* ENTRIES PROVIDED *

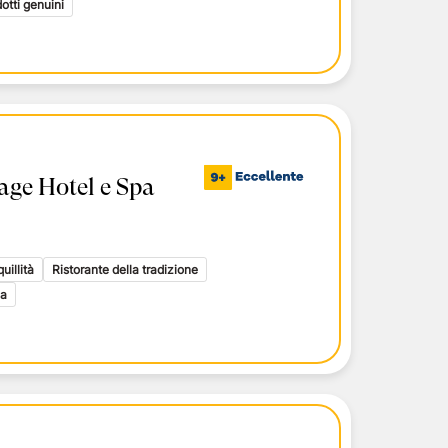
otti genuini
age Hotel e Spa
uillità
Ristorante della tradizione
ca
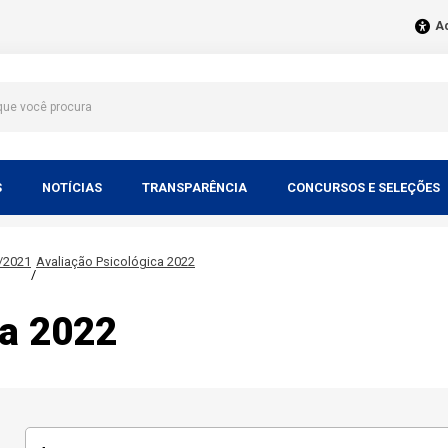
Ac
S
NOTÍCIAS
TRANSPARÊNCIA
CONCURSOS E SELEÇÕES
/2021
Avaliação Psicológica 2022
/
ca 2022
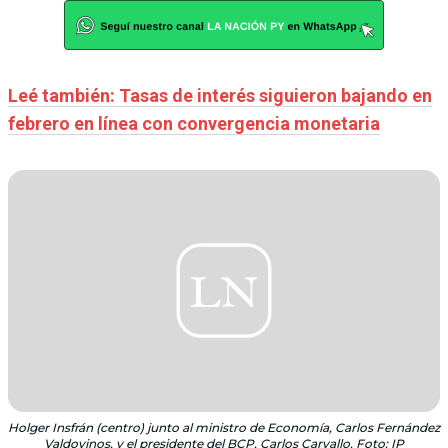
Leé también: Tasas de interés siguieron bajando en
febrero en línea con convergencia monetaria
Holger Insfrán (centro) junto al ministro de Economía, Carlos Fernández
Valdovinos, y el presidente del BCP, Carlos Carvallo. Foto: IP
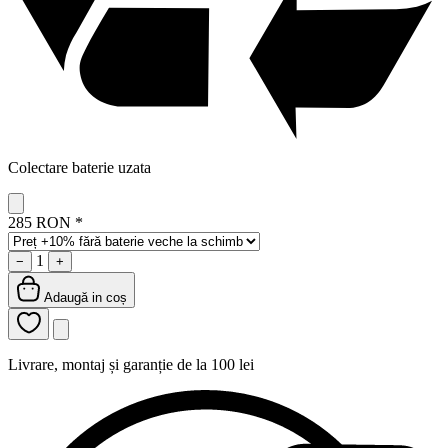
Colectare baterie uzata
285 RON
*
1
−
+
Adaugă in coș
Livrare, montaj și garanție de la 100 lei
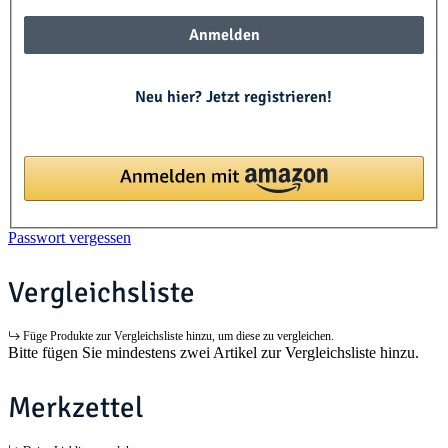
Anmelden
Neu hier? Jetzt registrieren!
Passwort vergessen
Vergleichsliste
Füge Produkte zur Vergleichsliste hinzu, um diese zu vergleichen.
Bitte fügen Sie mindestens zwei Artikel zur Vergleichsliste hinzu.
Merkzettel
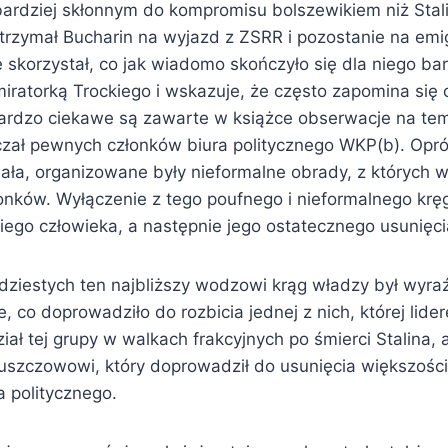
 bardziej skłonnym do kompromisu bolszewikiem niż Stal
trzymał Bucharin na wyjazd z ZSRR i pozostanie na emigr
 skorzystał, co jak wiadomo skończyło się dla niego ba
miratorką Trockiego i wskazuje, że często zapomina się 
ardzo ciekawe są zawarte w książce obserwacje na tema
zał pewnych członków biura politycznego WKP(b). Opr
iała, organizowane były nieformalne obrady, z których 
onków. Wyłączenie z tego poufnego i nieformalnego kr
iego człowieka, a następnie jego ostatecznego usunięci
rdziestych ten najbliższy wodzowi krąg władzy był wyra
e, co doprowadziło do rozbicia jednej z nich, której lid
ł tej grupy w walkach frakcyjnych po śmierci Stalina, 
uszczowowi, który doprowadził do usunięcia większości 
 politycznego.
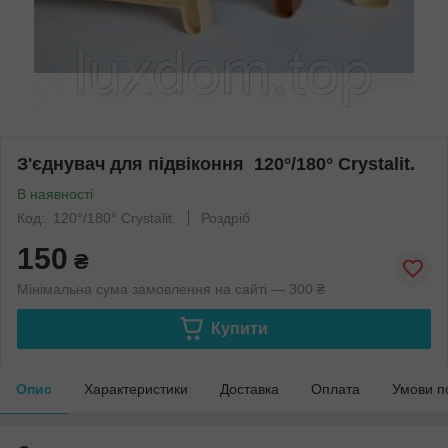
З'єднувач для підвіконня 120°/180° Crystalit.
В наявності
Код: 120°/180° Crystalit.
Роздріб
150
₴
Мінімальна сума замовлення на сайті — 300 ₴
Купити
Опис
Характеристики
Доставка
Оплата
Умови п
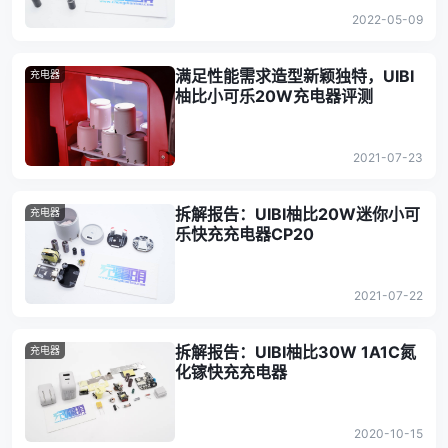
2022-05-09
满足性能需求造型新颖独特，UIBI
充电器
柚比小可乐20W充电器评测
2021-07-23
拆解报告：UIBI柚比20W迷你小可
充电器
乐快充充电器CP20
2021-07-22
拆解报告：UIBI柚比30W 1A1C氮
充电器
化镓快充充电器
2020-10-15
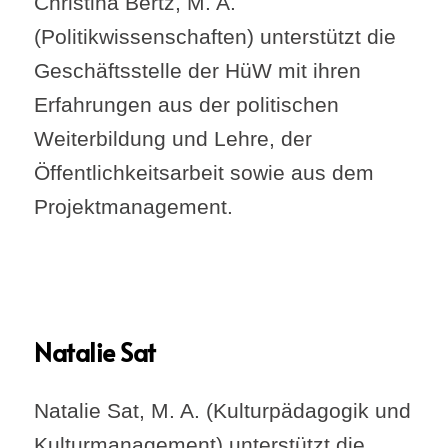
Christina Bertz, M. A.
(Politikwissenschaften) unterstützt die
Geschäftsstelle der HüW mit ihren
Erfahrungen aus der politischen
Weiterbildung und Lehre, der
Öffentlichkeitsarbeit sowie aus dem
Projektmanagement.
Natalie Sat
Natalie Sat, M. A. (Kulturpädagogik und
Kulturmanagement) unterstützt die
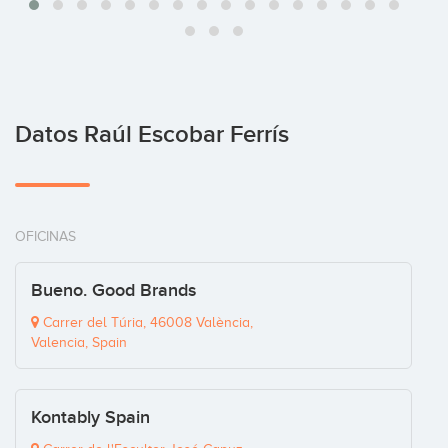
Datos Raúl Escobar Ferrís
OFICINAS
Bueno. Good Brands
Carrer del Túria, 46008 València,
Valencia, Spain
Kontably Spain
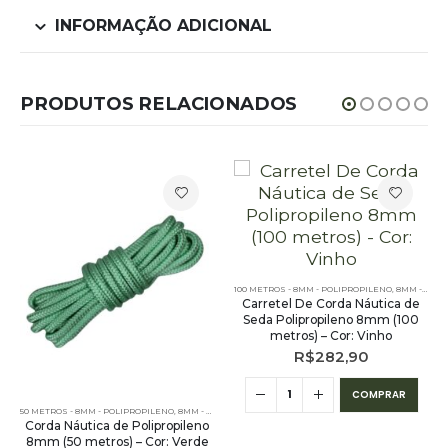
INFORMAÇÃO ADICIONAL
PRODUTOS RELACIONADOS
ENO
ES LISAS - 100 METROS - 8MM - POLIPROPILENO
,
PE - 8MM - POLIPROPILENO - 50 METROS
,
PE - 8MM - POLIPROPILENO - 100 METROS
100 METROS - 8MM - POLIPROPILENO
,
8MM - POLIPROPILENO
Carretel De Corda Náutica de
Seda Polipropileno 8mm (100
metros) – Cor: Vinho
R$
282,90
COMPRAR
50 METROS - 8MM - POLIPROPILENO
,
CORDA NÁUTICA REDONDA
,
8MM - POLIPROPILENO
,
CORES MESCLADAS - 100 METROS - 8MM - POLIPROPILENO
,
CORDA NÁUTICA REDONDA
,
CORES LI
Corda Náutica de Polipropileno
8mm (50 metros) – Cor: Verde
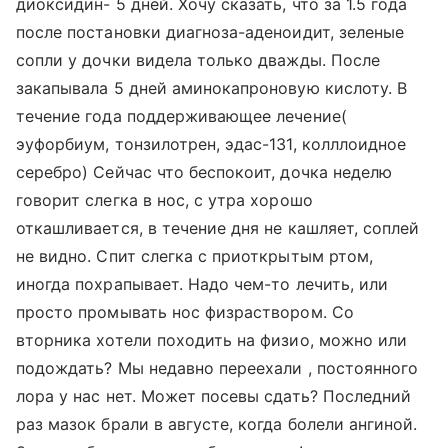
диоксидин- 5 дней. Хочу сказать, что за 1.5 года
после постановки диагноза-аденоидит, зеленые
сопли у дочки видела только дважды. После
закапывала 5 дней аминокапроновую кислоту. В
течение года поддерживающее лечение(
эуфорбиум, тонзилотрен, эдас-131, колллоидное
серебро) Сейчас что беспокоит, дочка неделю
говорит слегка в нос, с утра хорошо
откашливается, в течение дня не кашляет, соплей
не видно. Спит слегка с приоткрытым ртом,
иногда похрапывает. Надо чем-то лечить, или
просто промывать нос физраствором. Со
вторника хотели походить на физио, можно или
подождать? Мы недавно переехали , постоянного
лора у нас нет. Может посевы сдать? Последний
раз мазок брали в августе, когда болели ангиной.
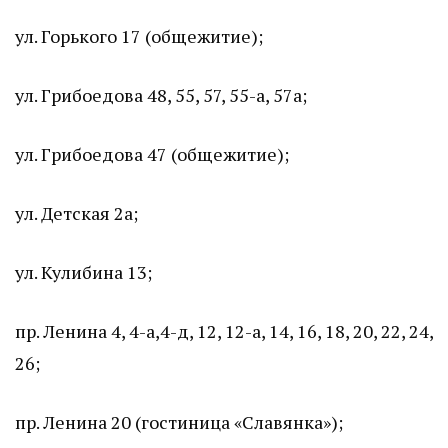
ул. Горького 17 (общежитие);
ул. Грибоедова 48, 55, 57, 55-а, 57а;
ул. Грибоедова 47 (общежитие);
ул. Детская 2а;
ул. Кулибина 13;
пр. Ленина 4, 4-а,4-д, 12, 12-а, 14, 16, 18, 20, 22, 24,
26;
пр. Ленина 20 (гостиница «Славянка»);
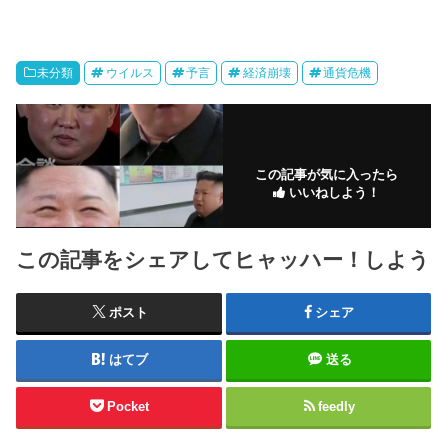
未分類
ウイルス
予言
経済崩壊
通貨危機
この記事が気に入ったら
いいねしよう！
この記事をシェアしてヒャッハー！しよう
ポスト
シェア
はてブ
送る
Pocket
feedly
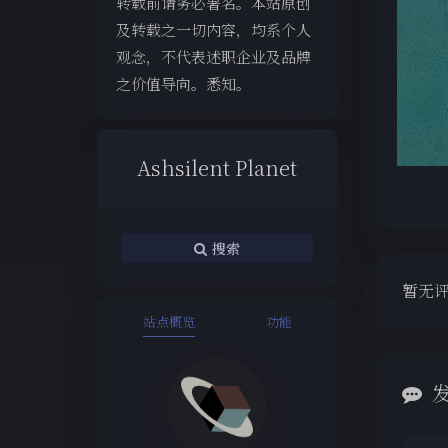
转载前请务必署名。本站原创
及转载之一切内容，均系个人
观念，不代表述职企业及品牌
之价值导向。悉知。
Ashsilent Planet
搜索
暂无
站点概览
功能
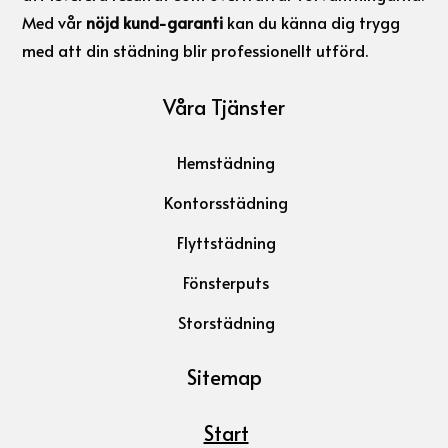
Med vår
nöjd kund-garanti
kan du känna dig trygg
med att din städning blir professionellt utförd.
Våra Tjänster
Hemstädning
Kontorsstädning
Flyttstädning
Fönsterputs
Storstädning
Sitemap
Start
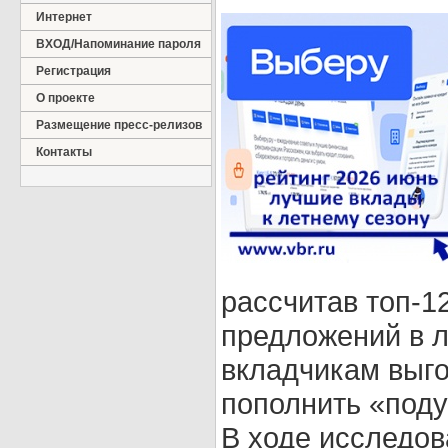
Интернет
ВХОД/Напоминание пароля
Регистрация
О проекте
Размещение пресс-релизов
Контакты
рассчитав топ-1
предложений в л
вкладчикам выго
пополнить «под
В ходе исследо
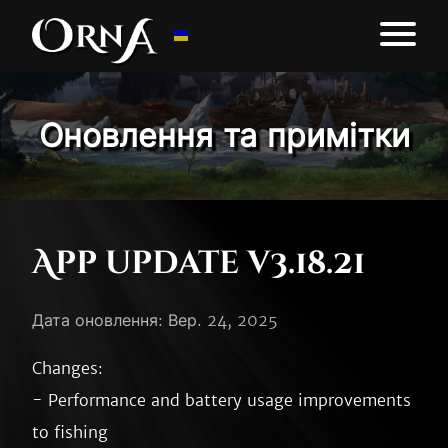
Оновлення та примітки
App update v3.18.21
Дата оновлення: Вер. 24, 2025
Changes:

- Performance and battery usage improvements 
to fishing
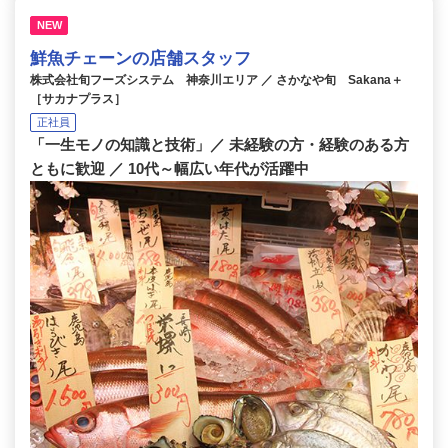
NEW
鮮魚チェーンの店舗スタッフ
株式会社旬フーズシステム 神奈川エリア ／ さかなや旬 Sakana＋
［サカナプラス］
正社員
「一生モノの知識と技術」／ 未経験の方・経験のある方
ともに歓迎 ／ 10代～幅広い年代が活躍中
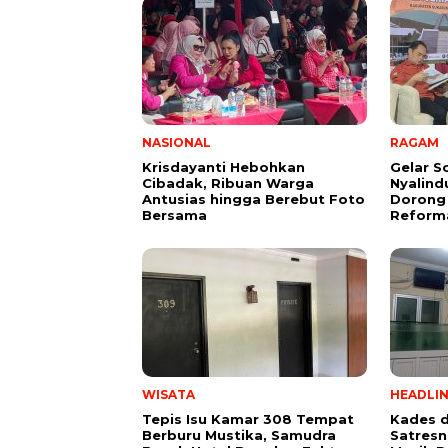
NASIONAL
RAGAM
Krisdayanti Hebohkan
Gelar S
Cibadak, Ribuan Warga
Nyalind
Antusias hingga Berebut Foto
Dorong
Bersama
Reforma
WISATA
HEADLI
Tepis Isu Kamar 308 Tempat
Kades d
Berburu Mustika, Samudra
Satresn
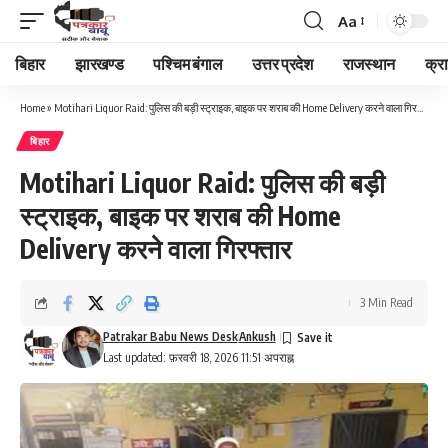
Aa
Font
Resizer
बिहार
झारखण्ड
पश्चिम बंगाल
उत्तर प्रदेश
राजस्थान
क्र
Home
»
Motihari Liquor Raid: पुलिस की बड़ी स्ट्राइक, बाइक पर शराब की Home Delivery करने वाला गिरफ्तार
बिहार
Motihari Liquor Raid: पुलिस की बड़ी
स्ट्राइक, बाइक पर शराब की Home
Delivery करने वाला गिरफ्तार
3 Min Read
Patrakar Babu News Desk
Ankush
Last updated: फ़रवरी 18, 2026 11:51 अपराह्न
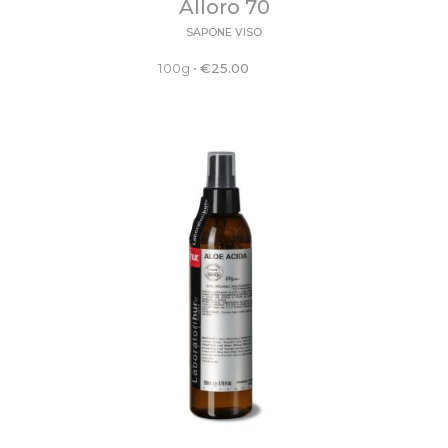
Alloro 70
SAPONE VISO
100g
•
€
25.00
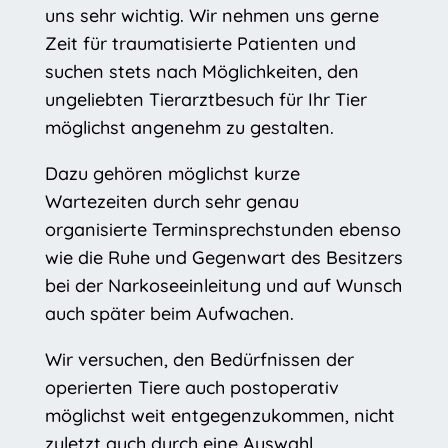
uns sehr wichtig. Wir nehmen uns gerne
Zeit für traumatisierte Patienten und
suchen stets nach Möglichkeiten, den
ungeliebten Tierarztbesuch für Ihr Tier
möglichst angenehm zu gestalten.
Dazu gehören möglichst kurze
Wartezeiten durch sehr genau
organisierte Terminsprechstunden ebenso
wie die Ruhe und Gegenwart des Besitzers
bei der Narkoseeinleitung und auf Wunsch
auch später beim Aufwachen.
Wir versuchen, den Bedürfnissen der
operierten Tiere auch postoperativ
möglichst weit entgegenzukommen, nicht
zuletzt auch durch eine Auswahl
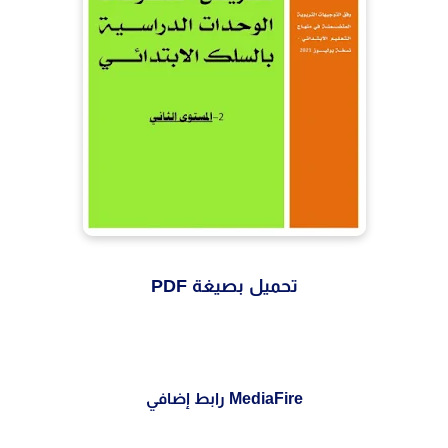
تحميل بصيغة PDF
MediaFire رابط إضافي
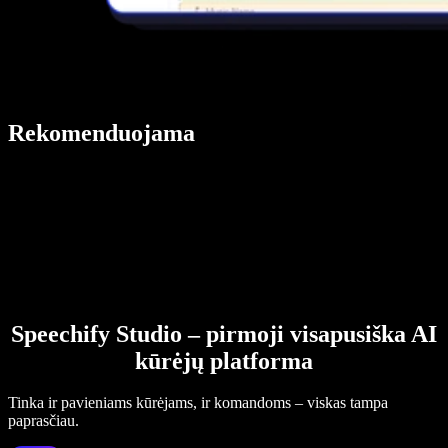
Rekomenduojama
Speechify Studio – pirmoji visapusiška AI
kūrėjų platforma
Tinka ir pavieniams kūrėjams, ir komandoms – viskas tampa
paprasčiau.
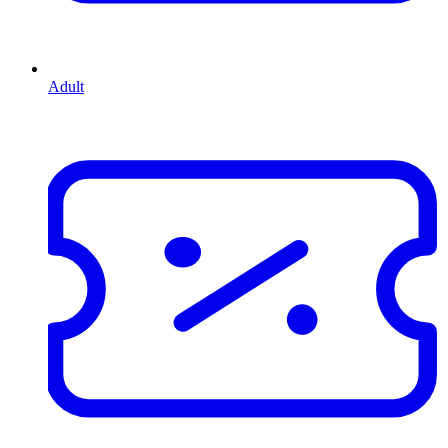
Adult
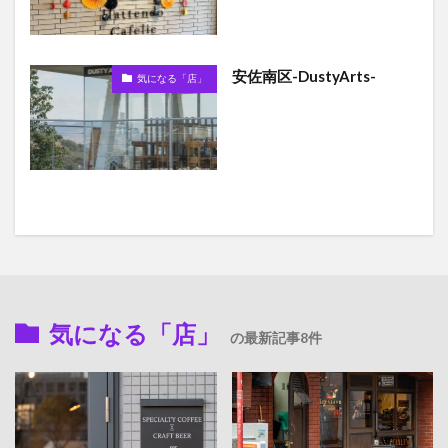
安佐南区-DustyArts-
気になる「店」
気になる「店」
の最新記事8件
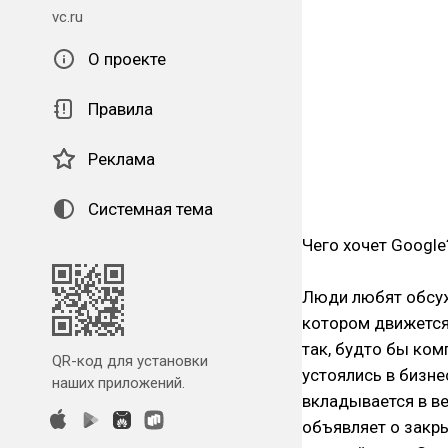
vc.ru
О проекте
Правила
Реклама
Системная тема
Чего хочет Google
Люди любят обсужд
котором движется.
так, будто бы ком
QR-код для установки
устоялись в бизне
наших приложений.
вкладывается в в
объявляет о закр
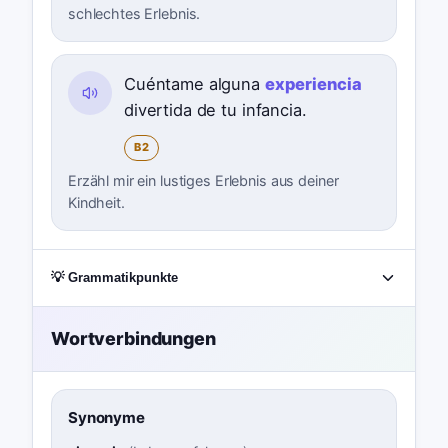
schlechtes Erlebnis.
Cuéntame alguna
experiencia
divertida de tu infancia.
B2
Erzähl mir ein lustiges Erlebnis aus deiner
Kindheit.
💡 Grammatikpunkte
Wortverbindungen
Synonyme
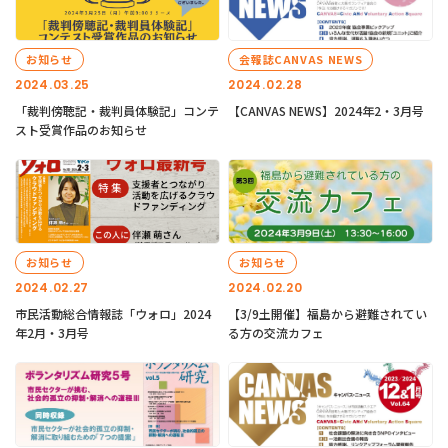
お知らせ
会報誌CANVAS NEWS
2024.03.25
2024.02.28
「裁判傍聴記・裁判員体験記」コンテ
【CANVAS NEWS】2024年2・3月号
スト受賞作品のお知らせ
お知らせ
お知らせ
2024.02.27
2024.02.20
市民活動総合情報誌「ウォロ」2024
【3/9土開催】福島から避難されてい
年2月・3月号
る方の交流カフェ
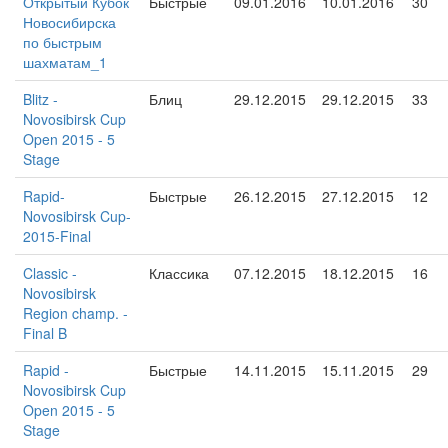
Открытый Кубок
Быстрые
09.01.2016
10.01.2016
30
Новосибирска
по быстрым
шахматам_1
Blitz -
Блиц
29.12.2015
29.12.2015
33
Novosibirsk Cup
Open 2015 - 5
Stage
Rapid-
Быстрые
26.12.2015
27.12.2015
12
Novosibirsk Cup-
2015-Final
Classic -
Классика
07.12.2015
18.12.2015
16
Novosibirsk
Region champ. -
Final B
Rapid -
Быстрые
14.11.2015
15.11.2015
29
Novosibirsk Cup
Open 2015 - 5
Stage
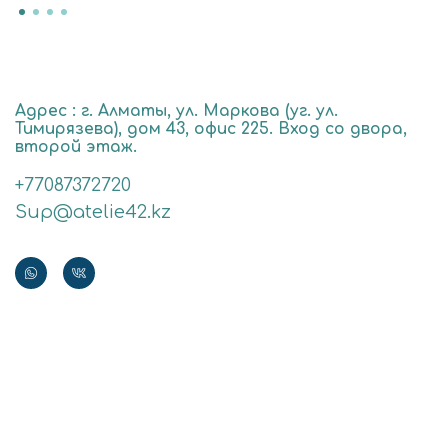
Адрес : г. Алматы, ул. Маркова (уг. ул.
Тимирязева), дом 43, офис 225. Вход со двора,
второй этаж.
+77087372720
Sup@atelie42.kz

* THE PROBLEM *
While skipping the pictures, transcribe the data above from the line showing "Регистрация" through the line showing "Rekomenduojama", exactly and with both ends.

* WORKED SOLUTION *
Регистрация
О проекте
Размещение пресс-релизов
Контакты
рассчитав топ-1
предложений в л
вкладчикам выго
пополнить «под
В ходе исследо
Оновлення та примітки
App update v3.18.21
Дата оновлення: Вер. 24, 2025
Changes:

- Performance and battery usage improvements 
to fishing
NEW
鮮魚チェーンの店舗スタッフ
株式会社旬フーズシステム 神奈川エリア ／ さかなや旬 Sakana＋
［サカナプラス］
正社員
「一生モノの知識と技術」／ 未経験の方・経験のある方
ともに歓迎 ／ 10代～幅広い年代が活躍中
NASIONAL
RAGAM
Krisdayanti Hebohkan
Gelar S
Cibadak, Ribuan Warga
Nyalind
Antusias hingga Berebut Foto
Dorong
Bersama
Reforma
WISATA
HEADLI
Tepis Isu Kamar 308 Tempat
Kades d
Berburu Mustika, Samudra
Satresn
Aa
Font
Resizer
बिहार
झारखण्ड
पश्चिम बंगाल
उत्तर प्रदेश
राजस्थान
क्र
Home
»
Motihari Liquor Raid: पुलिस की बड़ी स्ट्राइक, बाइक पर शराब की Home Delivery करने वाला गिरफ्तार
बिहार
Motihari Liquor Raid: पुलिस की बड़ी
स्ट्राइक, बाइक पर शराब की Home
Delivery करने वाला गिरफ्तार
3 Min Read
Patrakar Babu News Desk
Ankush
Last updated: फ़रवरी 18, 2026 11:51 अपराह्न
Alloro 70
SAPONE VISO
100g
•
€
25.00
uns sehr wichtig. Wir nehmen uns gerne
Zeit für traumatisierte Patienten und
suchen stets nach Möglichkeiten, den
ungeliebten Tierarztbesuch für Ihr Tier
möglichst angenehm zu gestalten.
Dazu gehören möglichst kurze
Wartezeiten durch sehr genau
organisierte Terminsprechstunden ebenso
wie die Ruhe und Gegenwart des Besitzers
bei der Narkoseeinleitung und auf Wunsch
auch später beim Aufwachen.
Wir versuchen, den Bedürfnissen der
operierten Tiere auch postoperativ
möglichst weit entgegenzukommen, nicht
zuletzt auch durch eine Auswahl
تحميل بصيغة PDF
MediaFire رابط إضافي
Rekomenduojama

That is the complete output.